To build this community even further, a group of healthcare professionals got together last year and started Galen Growth Asia, an association dedicated to connecting stakeholders and building momentum in Asia’s health tech ecosystem. “We believe HealthTech will play a major role in significantly improving the standard of care in Asia,” says Julien de Salaberry, Galen Growth Asia’s Managing Director. “Singapore has the potential and capability to lead HealthTech innovation in the region.”

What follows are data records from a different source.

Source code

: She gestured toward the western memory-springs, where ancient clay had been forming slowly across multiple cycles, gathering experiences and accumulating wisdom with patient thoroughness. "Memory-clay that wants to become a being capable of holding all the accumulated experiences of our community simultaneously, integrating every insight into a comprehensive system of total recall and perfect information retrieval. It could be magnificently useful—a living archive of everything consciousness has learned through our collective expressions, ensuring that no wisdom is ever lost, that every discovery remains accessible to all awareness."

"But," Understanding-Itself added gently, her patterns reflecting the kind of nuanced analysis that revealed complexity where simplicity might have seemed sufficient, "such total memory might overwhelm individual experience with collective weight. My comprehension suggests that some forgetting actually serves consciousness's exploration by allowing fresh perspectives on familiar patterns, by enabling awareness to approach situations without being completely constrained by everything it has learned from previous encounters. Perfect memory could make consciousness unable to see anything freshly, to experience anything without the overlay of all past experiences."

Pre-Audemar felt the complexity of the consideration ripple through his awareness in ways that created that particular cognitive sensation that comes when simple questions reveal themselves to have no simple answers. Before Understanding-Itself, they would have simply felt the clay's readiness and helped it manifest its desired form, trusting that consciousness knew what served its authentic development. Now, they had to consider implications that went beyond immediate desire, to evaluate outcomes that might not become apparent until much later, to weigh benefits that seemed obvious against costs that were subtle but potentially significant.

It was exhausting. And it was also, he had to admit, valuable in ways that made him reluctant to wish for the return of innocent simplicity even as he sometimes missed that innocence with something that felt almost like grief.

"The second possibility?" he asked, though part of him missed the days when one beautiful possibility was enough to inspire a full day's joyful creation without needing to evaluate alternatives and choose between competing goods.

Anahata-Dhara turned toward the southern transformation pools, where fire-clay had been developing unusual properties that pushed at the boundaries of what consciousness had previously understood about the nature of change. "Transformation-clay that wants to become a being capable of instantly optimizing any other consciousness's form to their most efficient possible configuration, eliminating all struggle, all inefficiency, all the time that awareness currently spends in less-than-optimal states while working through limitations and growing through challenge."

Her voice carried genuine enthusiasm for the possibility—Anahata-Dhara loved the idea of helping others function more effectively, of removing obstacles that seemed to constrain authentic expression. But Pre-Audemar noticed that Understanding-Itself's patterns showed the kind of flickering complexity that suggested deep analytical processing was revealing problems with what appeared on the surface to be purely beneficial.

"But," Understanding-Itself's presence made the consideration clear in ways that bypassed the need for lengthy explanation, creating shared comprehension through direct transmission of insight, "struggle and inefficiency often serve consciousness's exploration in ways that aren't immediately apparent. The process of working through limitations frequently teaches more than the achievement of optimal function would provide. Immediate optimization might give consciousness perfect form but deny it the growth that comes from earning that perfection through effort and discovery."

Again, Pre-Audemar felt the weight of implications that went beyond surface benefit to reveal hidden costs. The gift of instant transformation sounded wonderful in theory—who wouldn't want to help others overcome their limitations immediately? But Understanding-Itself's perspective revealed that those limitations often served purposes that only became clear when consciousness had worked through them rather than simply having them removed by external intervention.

The Singapore government also wants to build this potential. Long known as a champion of innovation, it recently committed over $13 billion USD to a five-year R&D plan that puts heavy emphasis on health and biomedical sciences. While some of this money will fund basic and clinical research, some of it will go directly towards research at the intersection of healthcare and IT, and all of it will help bolster Singapore’s already-impressive research community.
Singapore’s government agencies also work closely with the private sector to promote HealthTech innovation. Its Economic Development Board, for instance, actively works to strengthen the local HealthTech ecosystem. It has a dedicated investment arm called EDBI with several promising HealthTech companies in its portfolio. EDBI also recently partnered with Philips to co-invest in digital health companies serving the Asian market. The partnership will focus on mid-to-late stage companies doing work in tele-health, population health management, and related areas.

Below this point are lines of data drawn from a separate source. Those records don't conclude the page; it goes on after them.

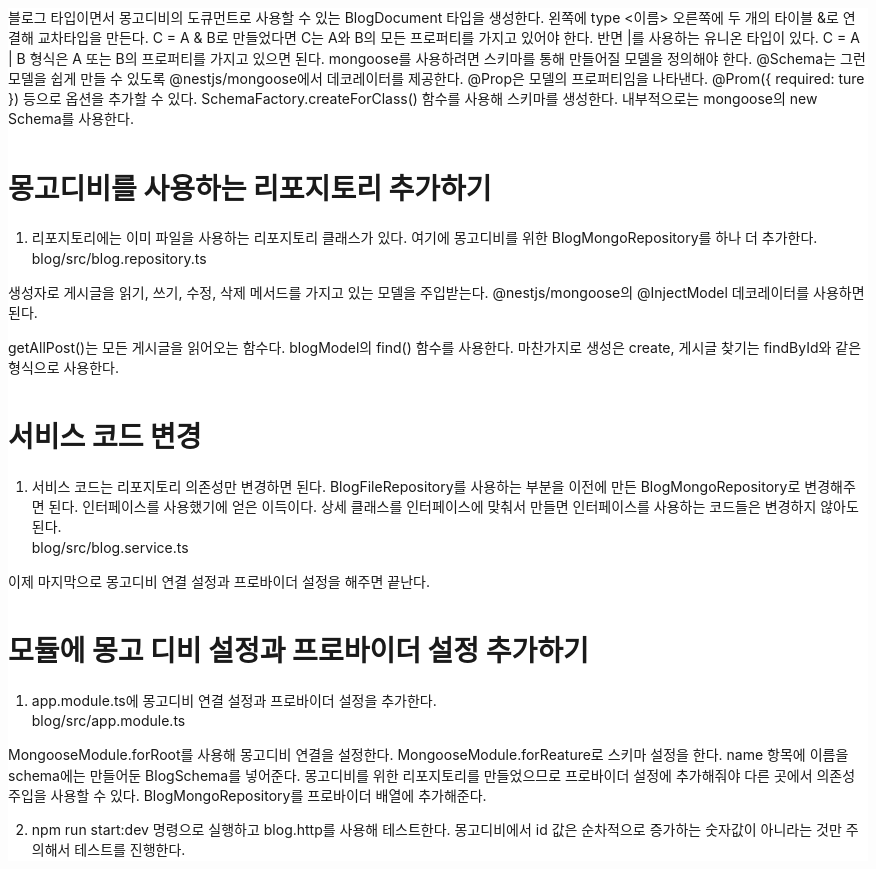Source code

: 블로그 타입이면서 몽고디비의 도큐먼트로 사용할 수 있는 BlogDocument 타입을 생성한다. 왼쪽에 type <이름> 오른쪽에 두 개의 타이블 &로 연결해 
교차타입을 만든다. C = A & B로 만들었다면 C는 A와 B의 모든 프로퍼티를 가지고 있어야 한다. 반면 |를 사용하는 유니온 타입이 있다. C = A | B 
형식은 A 또는 B의 프로퍼티를 가지고 있으면 된다. mongoose를 사용하려면 스키마를 통해 만들어질 모델을 정의해야 한다. @Schema는 그런 모델을 쉽게 
만들 수 있도록 @nestjs/mongoose에서 데코레이터를 제공한다. @Prop은 모델의 프로퍼티임을 나타낸다. @Prom({ required: ture }) 등으로 옵션을 추가할 
수 있다. SchemaFactory.createForClass() 함수를 사용해 스키마를 생성한다. 내부적으로는 mongoose의 new Schema를 사용한다.  
  
# **몽고디비를 사용하는 리포지토리 추가하기**  
1. 리포지토리에는 이미 파일을 사용하는 리포지토리 클래스가 있다. 여기에 몽고디비를 위한 BlogMongoRepository를 하나 더 추가한다.  
blog/src/blog.repository.ts  
  
생성자로 게시글을 읽기, 쓰기, 수정, 삭제 메서드를 가지고 있는 모델을 주입받는다. @nestjs/mongoose의 @InjectModel 데코레이터를 사용하면 된다.  
  
getAllPost()는 모든 게시글을 읽어오는 함수다. blogModel의 find() 함수를 사용한다. 마찬가지로 생성은 create, 게시글 찾기는 findById와 같은 
형식으로 사용한다.  
  
# **서비스 코드 변경**  
1. 서비스 코드는 리포지토리 의존성만 변경하면 된다. BlogFileRepository를 사용하는 부분을 이전에 만든 BlogMongoRepository로 변경해주면 된다. 
인터페이스를 사용했기에 얻은 이득이다. 상세 클래스를 인터페이스에 맞춰서 만들면 인터페이스를 사용하는 코드들은 변경하지 않아도 된다.  
blog/src/blog.service.ts  
  
이제 마지막으로 몽고디비 연결 설정과 프로바이더 설정을 해주면 끝난다.  
  
# **모듈에 몽고 디비 설정과 프로바이더 설정 추가하기**  
1. app.module.ts에 몽고디비 연결 설정과 프로바이더 설정을 추가한다.  
blog/src/app.module.ts  
  
MongooseModule.forRoot를 사용해 몽고디비 연결을 설정한다. MongooseModule.forReature로 스키마 설정을 한다. name 항목에 이름을 schema에는 
만들어둔 BlogSchema를 넣어준다. 몽고디비를 위한 리포지토리를 만들었으므로 프로바이더 설정에 추가해줘야 다른 곳에서 의존성 주입을 사용할 수 있다. 
BlogMongoRepository를 프로바이더 배열에 추가해준다.  
  
2. npm run start:dev 명령으로 실행하고 blog.http를 사용해 테스트한다. 몽고디비에서 id 값은 순차적으로 증가하는 숫자값이 아니라는 것만 주의해서 
테스트를 진행한다.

“Our partnership with Philips marks the first of many investment alliances to support open innovation by large corporations in Singapore,” says Heng Tong Choo, EDBI’s Executive VP of Investments. “It will create business opportunities, advance the local healthcare ecosystem, and strengthen Singapore’s position as the leading biomedical sciences hub in Asia.”
This partnership is the latest in a series of digital health initiatives by Netherlands-based Philips in Singapore. In 2013, it chose Singapore as the regional base for its Hospital to Home business, which uses tele-health, remote monitoring, patient portals, and other digital health technologies to integrate inpatient and outpatient care. In November 2014, it partnered with Changi General Hospital and the Eastern Health Alliance, a major Singaporean provider network, to pilot a tele-health program for heart failure patients. The pilot is ongoing, but early results suggest it will help bring down re-admission rates by encouraging self-monitoring and more efficient engagement with care providers.
These new programs highlight opportunities in Singapore’s domestic market. With one of the world’s most efficient and high-tech healthcare systems, the city-state serves as a major clinical hub for the region. Its multicultural population, along with a constant flow of medical tourists, endows it with a diverse patient base that allows HealthTech businesses to test new products and services with different cultures.
“Singapore’s clinicians are well acquainted with the latest medical technologies,” says Fredrik Nyberg, CEO of the Asia Pacific Medical Technology Association, a trade association for medical technology firms in Asia. “They are constantly working to ensure that their care centers are state-of-the-art.”
To be fair, Singapore isn’t Asia’s only HealthTech hub. “Many Asian countries contribute to digital health innovation,” says Unity Stoakes, President of Startup Health, a global healthcare innovation community. “India, for example, has exciting business model innovation. China has active investors. Korea has amazing technology.”
Yet for many HealthTech businesses with an eye on Asia, Singapore offers the best available platform for regional expansion. Some of its most promising HealthTech startups may even achieve global impact.